Ventotene's isolation appealed to the ancient Romans, who established an exile colony here where they sent several embarrassing female members of the imperial family on extended "time-outs." The ruins of the sumptuous villa built for Julia, the wild-child daughter of Augustus, can be visited on the northern tip of Ventotene. But the Romans' most salient legacy on Ventotene is the port they built by hand, excavating a basin of tufa on the northeast coast. The porto romano was a triumph of engineering then as now; it's still in use for the small boats of Ventotene, and still the heart of the tight-knit seafaring community here.

The narrow squiggle of porous brown tufa that is Ventotene (highest elevation: 18m/59 ft. above sea level) takes less than an hour to walk from end to end. Along the coast, the tufa drops off to create suggestive coves ideal for exploring by sea -- and excellent diving -- but only one sandy beach of any size, Cala Nave, which is crowded in July and August. Ventotene town, adorable and authentic though it is, is a one-piazza affair that offers plenty of charm but not a whole lot of excitement. Visible from the eastern coast of Ventotene is the former prison island of Santo Stefano, where after a 7-minute crossing (informally arranged with local boatmen) you can explore the defunct 18th-century Bourbon prison, as well as some Roman ruins, and marvel at the rampant vegetation on this panettone-shaped tufa spur.

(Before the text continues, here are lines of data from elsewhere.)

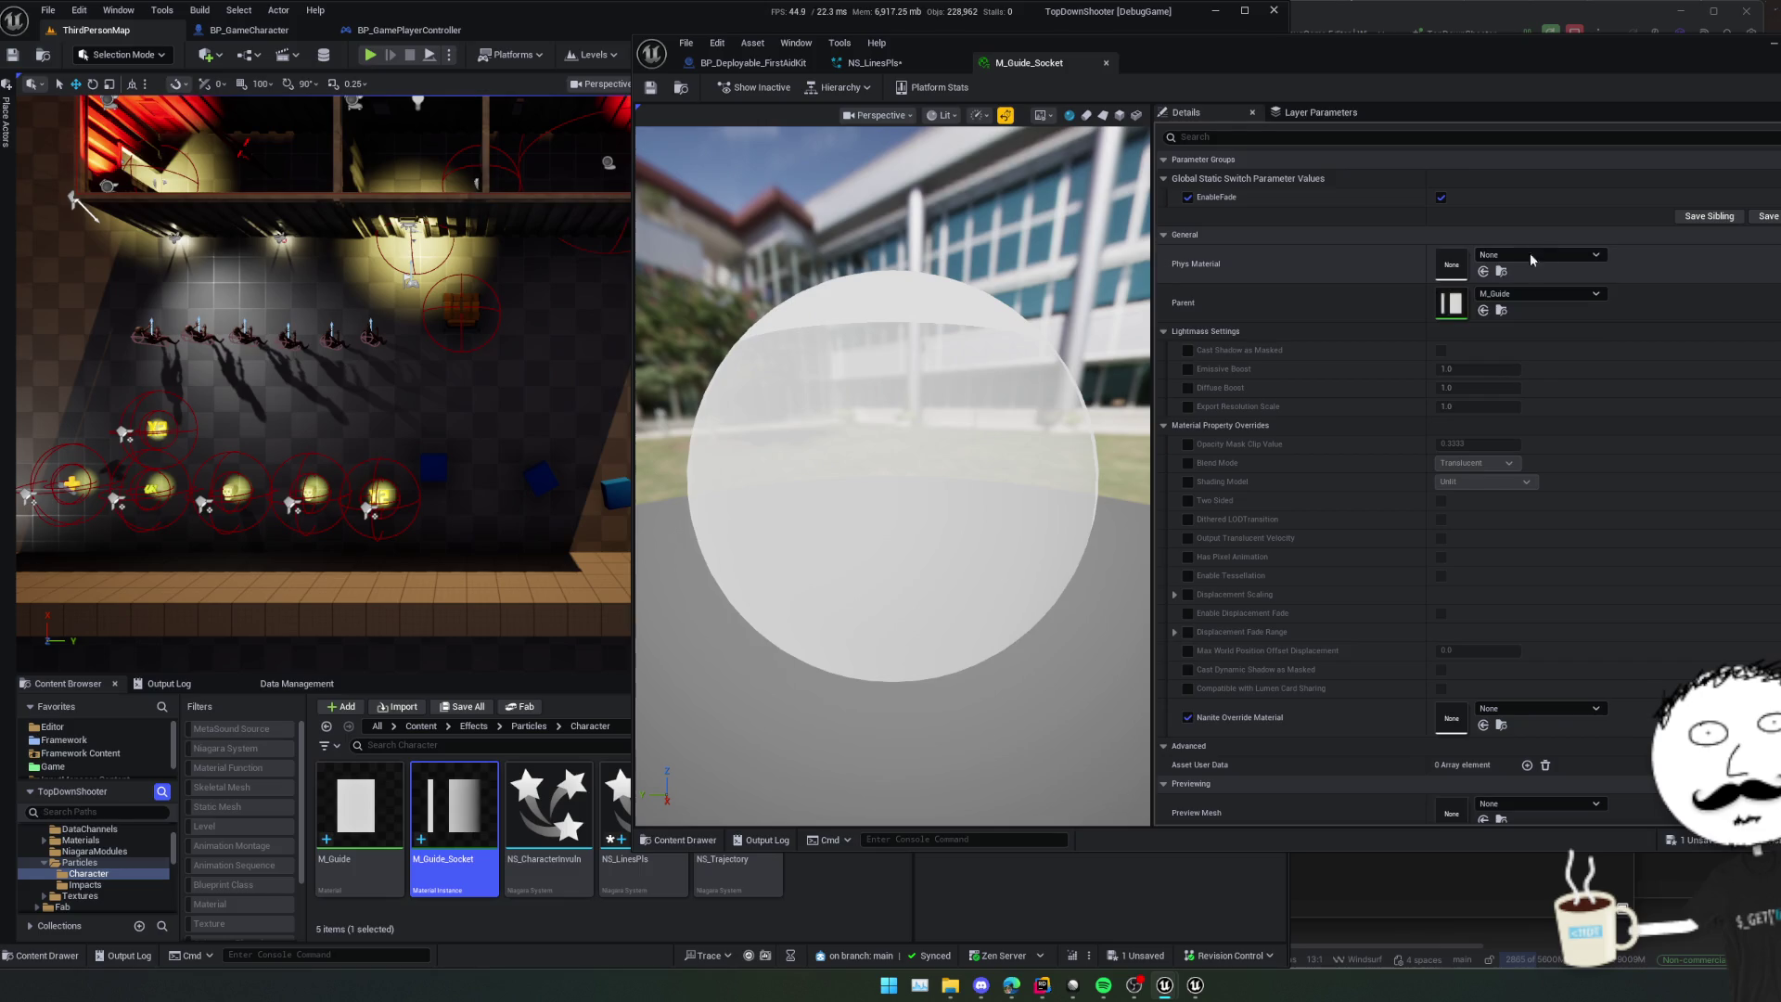
double_click(1450, 303)
scroll(1430, 334, "up", 5)
mouse_move(1430, 334)
left_mouse_down()
mouse_move(1424, 497)
mouse_move(1250, 497)
mouse_move(1517, 526)
mouse_move(1415, 526)
left_mouse_up()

Ventotene may be the best island in Italy for adopting the unhurried rhythms of real isolani. Stressed-out city folk and hopeless romantics love it, as will anyone looking to unplug and inhale the sublime isolation of this little Mediterranean paradise. If that sounds good, book a weeklong stay. But if you're an action-and-amenities sort of traveler, 1 day and evening on Ventotene, before continuing on to Ponza or Ischia, will be just right.